Auch „Reichsbürger“-Frauen sind bewaffnet und bedrohen gern: Mehr als Papierterrorismus
Bewaffnete Frauen gab es übrigens auch in den Reihen der „Reichsbürger“-Gruppierung „Geeinte deutsche Völker und Stämme“, die jüngst von Bundesinnenminster Horst Seehofer verboten wurde (BTN berichtete:)
Wie jetzt bekannt wurde, stellten sich die Mitglieder des Vereins als stärker bewaffnet heraus, als die Polizei vermutet hatte – vor allem die weiblichen. Bei einer Endfünfzigerin im nordrhein-westfälischen Gummersbach der Gruppe fand die Polizei unter anderem drei abgesägte Schrotflinten, drei Armbrüste, zwei Macheten und eine Zwille.
Als Einsatzkräfte die Wohnung einer Anhängerin der Gruppierung in einem Vorort von Dresden durchsuchten, wurden sie nach dpa-Informationen von deren hochbetagter Mutter bedroht. Sie soll vom Nachbargrundstück aus ein Luftgewehr auf sie gerichtet haben.
Bei einer in Berlin ansässigen Frau, die im Namen der Gruppe Videos über Youtube verbreitet, soll ein Dokumentendrucker gefunden worden sein. Dokumentendrucker sind auf Dokumentechtheit zertifiziert, um Manipulationssicherheit für Dokumente etwa im Justizbereich oder in Meldeämtern herzustellen.
Die „Geeinten deutschen Völker und Stämme“ waren seit 2017 vor allem durch bizarre und aggressive Drohbriefe an Behörden und Politiker aufgefallen, die das Ziel hatten, „Amtsträger persönlich einzuschüchtern“. Laut Bundesinnenministerium bringen die Mitglieder des Vereins „durch Rassismus, Antisemitismus und Geschichtsrevisionismus ihre Intoleranz gegenüber der Demokratie deutlich zum Ausdruck“. In den vergangenen Jahren sei die Gruppierung unter anderem durch „verbalaggressive Schreiben“ aufgefallen. Darin sei den Adressaten „Inhaftierung“ und „Sippenhaft“ angedroht worden. Das „Höchste Gericht“ der Gruppe drohte Regierungsmitgliedern mit Klagen wegen der „Zersetzung hoheitlicher Staatlichkeit“. Die Gruppierung stellte eigene Stempel her und hatte sich als Zahlungsmittel als eine Art Phantomwährung geschaffen.
Diese Strategie bezeichnet man auch als Papierterrorismus. Das meint die Methode von Reichsbürger*innen und Staatsverweigerer*innen, Behörden mit seitenlangen Eingaben in Schriftform, per Fax und E-Mail zu überfluten, um sie damit in ihrer Arbeitskraft zu schwächen und zu behindern. Bei den „Geeinten deutschen Völker und Stämme“ wurde die Grenze zur Bedrohung dabei deutlich überschritten.

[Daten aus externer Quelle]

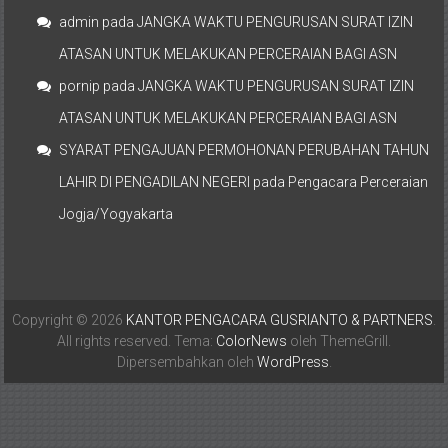
admin
pada
JANGKA WAKTU PENGURUSAN SURAT IZIN
ATASAN UNTUK MELAKUKAN PERCERAIAN BAGI ASN
pornip
pada
JANGKA WAKTU PENGURUSAN SURAT IZIN
ATASAN UNTUK MELAKUKAN PERCERAIAN BAGI ASN
SYARAT PENGAJUAN PERMOHONAN PERUBAHAN TAHUN
LAHIR DI PENGADILAN NEGERI
pada
Pengacara Perceraian
Jogja/Yogyakarta
Copyright © 2026
KANTOR PENGACARA GUSRIANTO & PARTNERS
.
All rights reserved. Tema:
ColorNews
oleh ThemeGrill.
Dipersembahkan oleh
WordPress
.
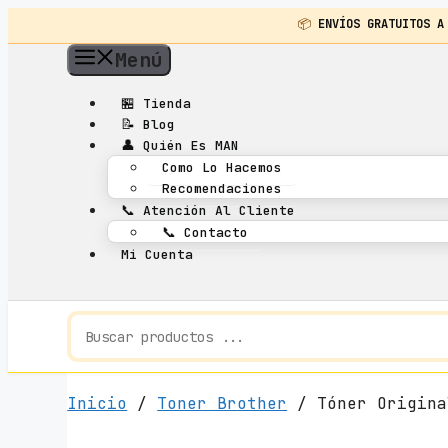
📦
ENVÍOS GRATUITOS A
Saltar
Menú
al
contenido
🏪
Tienda
📝
Blog
👤
Quién Es MAN
Como Lo Hacemos
Recomendaciones
📞
Atención Al Cliente
📞
Contacto
Mi Cuenta
Inicio
/
Toner Brother
/ Tóner Origina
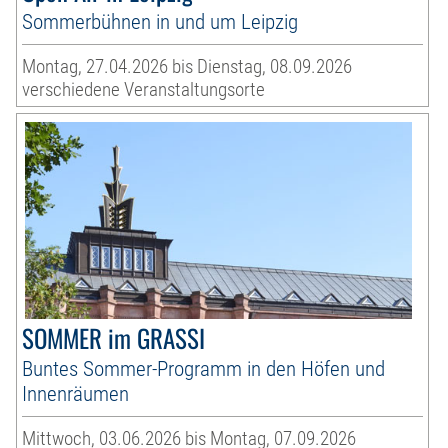
Sommerbühnen in und um Leipzig
Montag, 27.04.2026 bis Dienstag, 08.09.2026
verschiedene Veranstaltungsorte
SOMMER im GRASSI
Buntes Sommer-Programm in den Höfen und
Innenräumen
Mittwoch, 03.06.2026 bis Montag, 07.09.2026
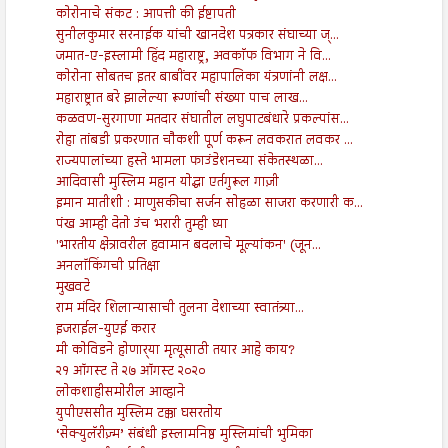
कोरोनाचे संकट : आपत्ती की ईष्टापती
सुनीलकुमार सरनाईक यांची खानदेश पत्रकार संघाच्या ज्...
जमात-ए-इस्लामी हिंद महाराष्ट्र, अवकाॅफ विभाग ने वि...
कोरोना सोबतच इतर बाबींवर महापालिका यंत्रणांनी लक्ष...
महाराष्ट्रात बरे झालेल्या रूग्णांची संख्या पाच लाख...
कळवण-सुरगाणा मतदार संघातील लघुपाटबंधारे प्रकल्पांस...
रोहा तांबडी प्रकरणात चौकशी पूर्ण करून लवकरात लवकर ...
राज्यपालांच्या हस्ते भामला फाउंडेशनच्या संकेतस्थळा...
आदिवासी मुस्लिम महान योद्धा एर्तगुरूल गाज़ी
इमान मातीशी : माणुसकीचा सर्जन सोहळा साजरा करणारी क...
पंख आम्ही देतो उंच भरारी तुम्ही घ्या
'भारतीय क्षेत्रावरील हवामान बदलाचे मूल्यांकन' (जून...
अनलॉकिंगची प्रतिक्षा
मुखवटे
राम मंदिर शिलान्यासाची तुलना देशाच्या स्वातंत्र्या...
इजराईल-युएई करार
मी कोविडने होणार्‍या मृत्यूसाठी तयार आहे काय?
२१ ऑगस्ट ते २७ ऑगस्ट २०२०
लोकशाहीसमोरील आव्हाने
युपीएससीत मुस्लिम टक्का घसरतोय
‘सेक्युलॅरीज़्म’ संबंधी इस्लामनिष्ठ मुस्लिमांची भुमिका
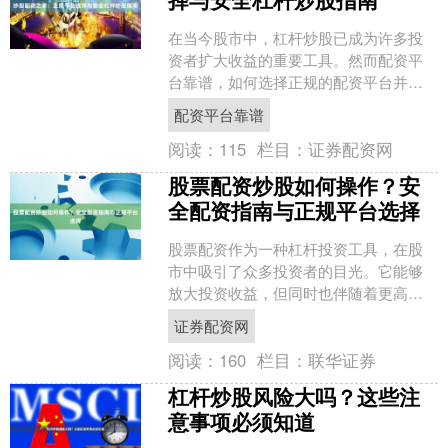
在当今股市中，杠杆炒股已成为许多投
资者扩大收益的重要工具。然而配资平
台靠谱，如何选择正规的配资平台并安
全地进行杠杆交易，是每位投资者必须
配资平台靠谱
面对的关键问题。本文将为....
阅读：
115
栏目：
证券配资网
股票配资炒股如何操作？安
全配资指南与正规平台选择
股票配资作为一种杠杆投资工具，在股
市中吸引了众多投资者的目光。它能够
放大投资收益，但同时也伴随着更高的
风险。本文将为您详细解析股票配资的
证券配资网
操作方法，并提供安全配资....
阅读：
160
栏目：
联华证券
杠杆炒股风险大吗？这些注
意事项必须知道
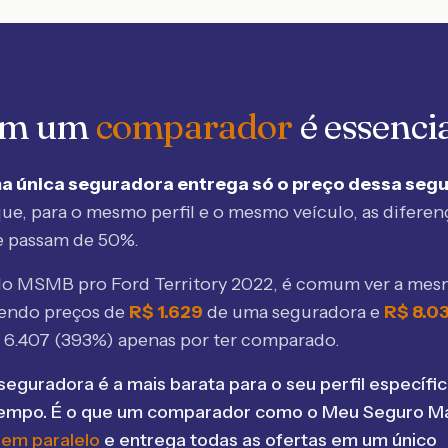
 em um
comparador
é essenci
a única seguradora entrega só o preço dessa seg
ue, para o mesmo perfil e o mesmo veículo, as diferen
e passam de 50%.
elo MSMB
pro Ford Territory 2022
, é comum ver a mes
bendo preços de
R$
1.629
de uma seguradora e
R$
8.0
$
6.407
(
393
%) apenas por ter comparado.
seguradora é a mais barata para o seu perfil específic
tempo. É o que um comparador como o Meu Seguro Ma
 em paralelo
e entrega todas as ofertas em um único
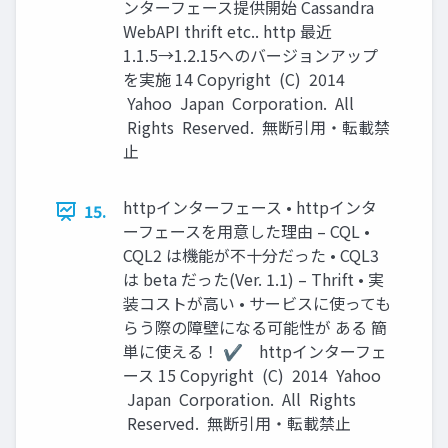
ンターフェース提供開始 Cassandra
WebAPI thrift etc.. http 最近
1.1.5→1.2.15へのバージョンアップ
を実施 14 Copyright (C) 2014
Yahoo Japan Corporation. All
Rights Reserved. 無断引用・転載禁
止
httpインターフェース • httpインタ
15.
ーフェースを用意した理由 – CQL •
CQL2 は機能が不十分だった • CQL3
は beta だった(Ver. 1.1) – Thrift • 実
装コストが高い • サービスに使っても
らう際の障壁になる可能性が ある 簡
単に使える！ ✔ httpインターフェ
ース 15 Copyright (C) 2014 Yahoo
Japan Corporation. All Rights
Reserved. 無断引用・転載禁止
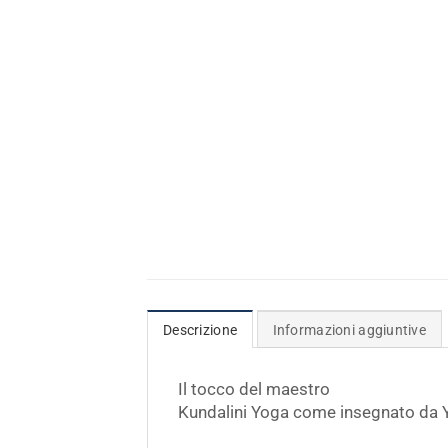
Descrizione
Informazioni aggiuntive
Il tocco del maestro
Kundalini Yoga come insegnato da 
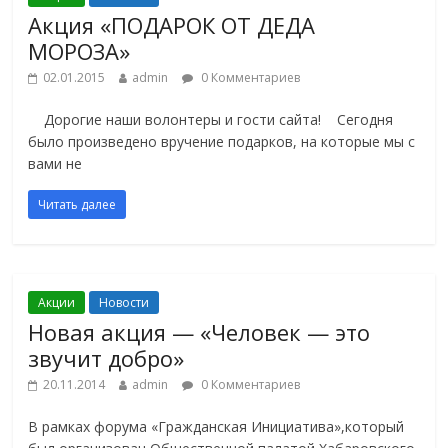
Акция «ПОДАРОК ОТ ДЕДА
МОРОЗА»
02.01.2015
admin
0 Комментариев
Дорогие наши волонтеры и гости сайта! Сегодня
было произведено вручение подарков, на которые мы с
вами не
Читать далее
Акции
Новости
Новая акция — «Человек — это
звучит добро»
20.11.2014
admin
0 Комментариев
В рамках форума «Гражданская Инициатива»,который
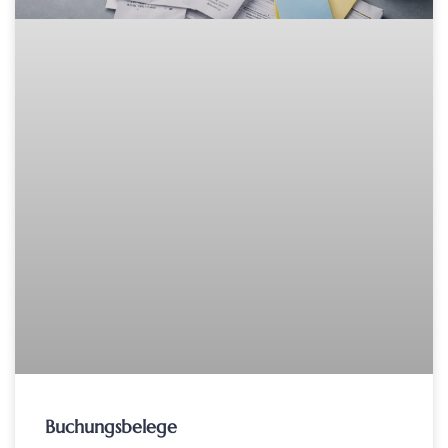
Buchungsbelege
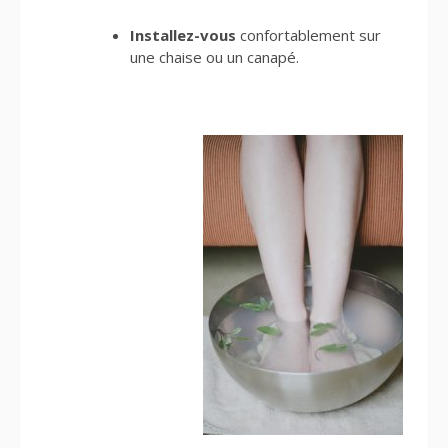
Installez-vous
confortablement sur
une chaise ou un canapé.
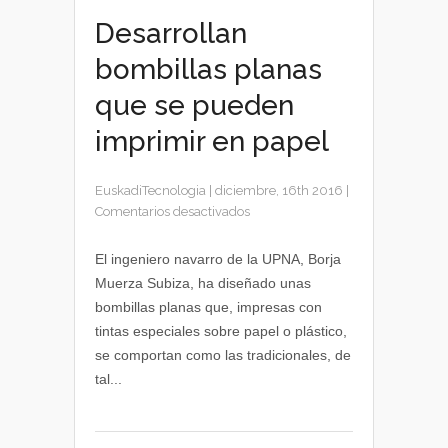
Desarrollan
bombillas planas
que se pueden
imprimir en papel
EuskadiTecnologia
|
diciembre, 16th 2016
|
en
Comentarios desactivados
Desarrollan
bombillas
El ingeniero navarro de la UPNA, Borja
planas
Muerza Subiza, ha diseñado unas
que
bombillas planas que, impresas con
se
tintas especiales sobre papel o plástico,
pueden
se comportan como las tradicionales, de
imprimir
tal...
en
papel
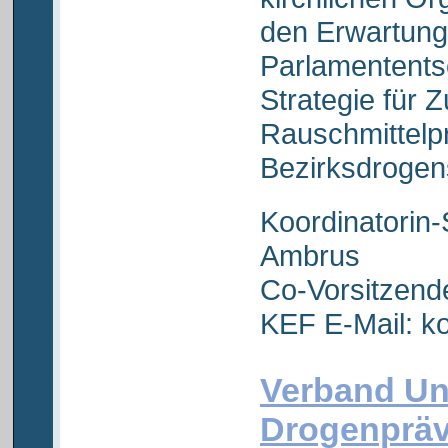
den Erwartun
Parlamentents
Strategie für 
Rauschmittelp
Bezirksdrogen
Koordinatorin
Ambrus
Co-Vorsitzend
KEF E-Mail: 
Verband Un
Drogenpräv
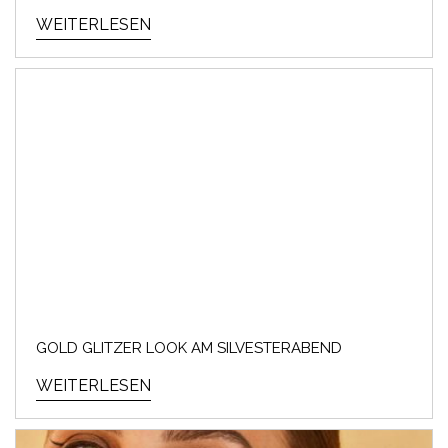
WEITERLESEN
GOLD GLITZER LOOK AM SILVESTERABEND
WEITERLESEN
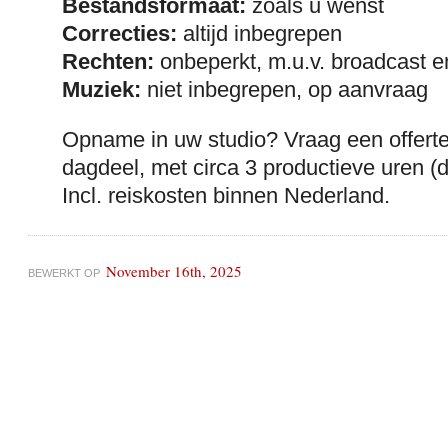
Bestandsformaat:
zoals u wenst
Correcties:
altijd inbegrepen
Rechten:
onbeperkt, m.u.v. broadcast e
Muziek:
niet inbegrepen, op aanvraag
Opname in uw studio? Vraag een offerte.
dagdeel, met circa 3 productieve uren (
Incl. reiskosten binnen Nederland.
November 16th, 2025
BEWERKT OP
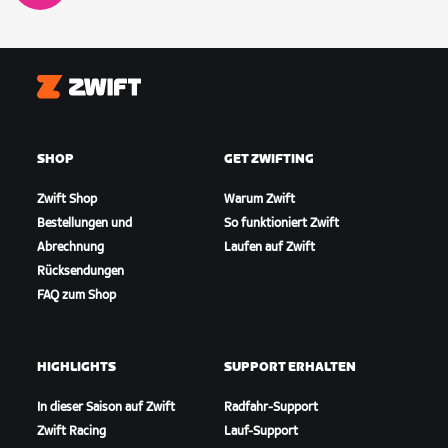
Zwift
SHOP
GET ZWIFTING
Zwift Shop
Warum Zwift
Bestellungen und
So funktioniert Zwift
Abrechnung
Laufen auf Zwift
Rücksendungen
FAQ zum Shop
HIGHLIGHTS
SUPPORT ERHALTEN
In dieser Saison auf Zwift
Radfahr-Support
Zwift Racing
Lauf-Support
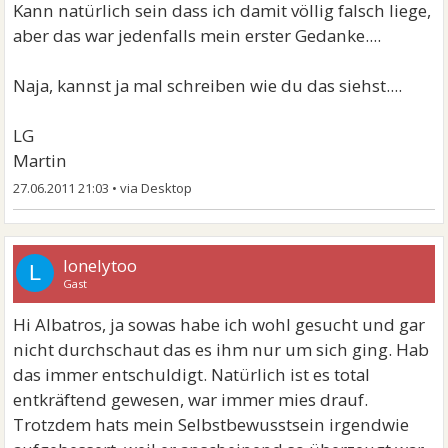
Kann natürlich sein dass ich damit völlig falsch liege,
aber das war jedenfalls mein erster Gedanke....
Naja, kannst ja mal schreiben wie du das siehst....
LG
Martin
27.06.2011 21:03
•
lonelytoo
L
Gast
Hi Albatros, ja sowas habe ich wohl gesucht und gar
nicht durchschaut das es ihm nur um sich ging. Hab
das immer entschuldigt. Natürlich ist es total
entkräftend gewesen, war immer mies drauf.
Trotzdem hats mein Selbstbewusstsein irgendwie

Eine federführende Aktivistin ist dabei Heike Werding aus Melle, selbsternannte „Präsidentin der reorganisierten ‚Gemeinde Osnabrücker Landmark e.V.‘ “ und „Generalbevollmächtigte der geeinten deutschen Völker und Stämme“, die in Drohschreiben an Behörden und Politiker*innen eine Erfüllungen fand. Unter anderem schickte sie als „Generalbevollmächtigte der geeinten deutschen Völker und Stämme“ im September 2017 ein Fax an Bundeskanzlerin Angela Merkel und ordnete höchst richterlich unter anderem ein Zutritts- und Tätigkeitsverbot in den Gebäuden des Deutschen Bundestags an. Der Wahlkampf sei zu beenden und die Bundestagswahl abzuschaffen, weil sie illegal seien: Das „Unternehmen Bundesrepublik Deutschland mit allen Filial- und Tochterunternehmen ist aufgrund fehlender Verwaltungsrechte sowie Täuschung im Rechtsverkehr mit sofortiger Wirkung zu schließen.“ Bei Verstößen drohe Merkel Sippenhaft, was bedeute, dass „zum Schadensausgleich drei Generationen der lebenden Vorfahren und drei Generationen der Nachkommen in die finanzielle Verantwortung gezogen werden“. Auch über das Strafmaß gibt das Schreiben Auskunft: mindestens 9.000 Feinunzen Gold (vgl. Sonnenstaatland).
Interessante Reportage zu Heike Werding:
Drohbriefe stellen eine einfache umzusetzende Methode dar, um politische Gegner*innen oder rassistisch, antisemitisch oder islamfeindlich ausgewählten Gruppen in Angst zu versetzen, in ihrer Handlungsfähigkeit zu lähmen und in ihrem Engagement einzuschüchtern. Offenbar ein attraktives Betätigungsfeld für rechtsextreme Frauen – zumal die Waffenfunde in der rechtsextremen Szene immer wieder unterstreichen, dass es schwer auszumachen ist, welche Bedrohungen eine ernsthafte Gefahr darstellen. Umso wichtiger sind konsequente strafrechtliche Ermittlungen, wie in diesen beiden Fällen.